Tenda d’argilla

La tenda d’argilla opprime una mente piena di preoccupazioni”.

Al termine della preghiera con cui chiede il dono della Sapienza, Salomone si esprime con queste parole nella prima lettura di oggi.

Il sostantivo “tenda” è una metafora tratta dalla vita nomade. Indica, quindi, ciò che è passeggero, e si riferisce non solo alla fugacità della vita, ma anche all’instabilità dei nostri pensieri e delle nostre convinzioni.

L’aggettivo “argilla“, invece fa riferimento alla creazione dell’uomo secondo il racconto della Genesi.

Definendo “tenda d’argilla” la condizione umana, quindi, il libro della Sapienza ricorda che siamo impastati di limiti e difetti (argilla) e nello stesso tempo siamo passeggeri e instabili (tenda).

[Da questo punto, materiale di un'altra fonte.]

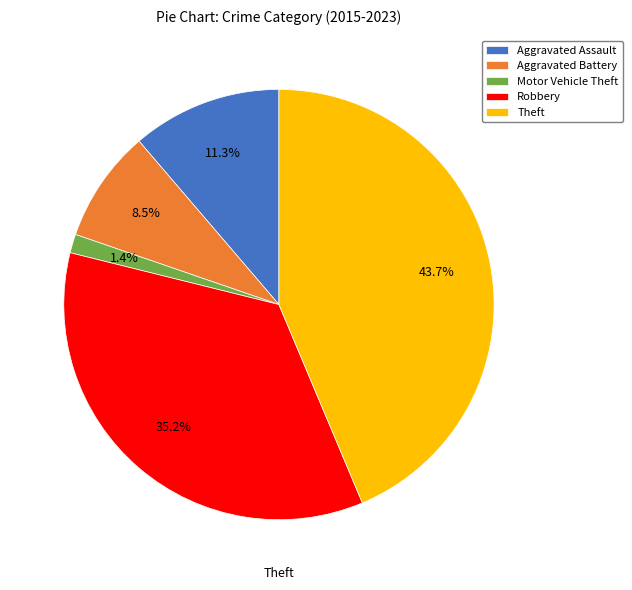

What portion of the pie excludes Robbery?

64.8%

Questa condizione frena il volo delle nostre menti verso ciò che è bene. Difatti facciamo continuamente esperienza della difficoltà di discernere la verità dalla falsità, la giustizia dell’ingiustizia, il bene dal male. Spesso pensiamo che sia bene una scelta, ma poi ci accorgiamo che non lo è; altre volte, invece, capiamo che era positiva una situazione che avevamo giudicato negativa.

Come fare allora? Come superare questo limite dovuto al nostro essere tende d’argilla?

La liturgia invita a chiedere il dono della sapienza a Dio. Un dono che riceviamo con lo Spirito Santo, ma che spesso è inutilizzato, come tante app dei nostri cellulari che lasciamo in quiescenza, perché non ce ne ricordiamo mai. Un dono che si attiva con la preghiera e la meditazione della parola di Dio.

Don Michele Fontana.

Commento all’omelia per la XXXIII Domenica del Tempo Ordinario.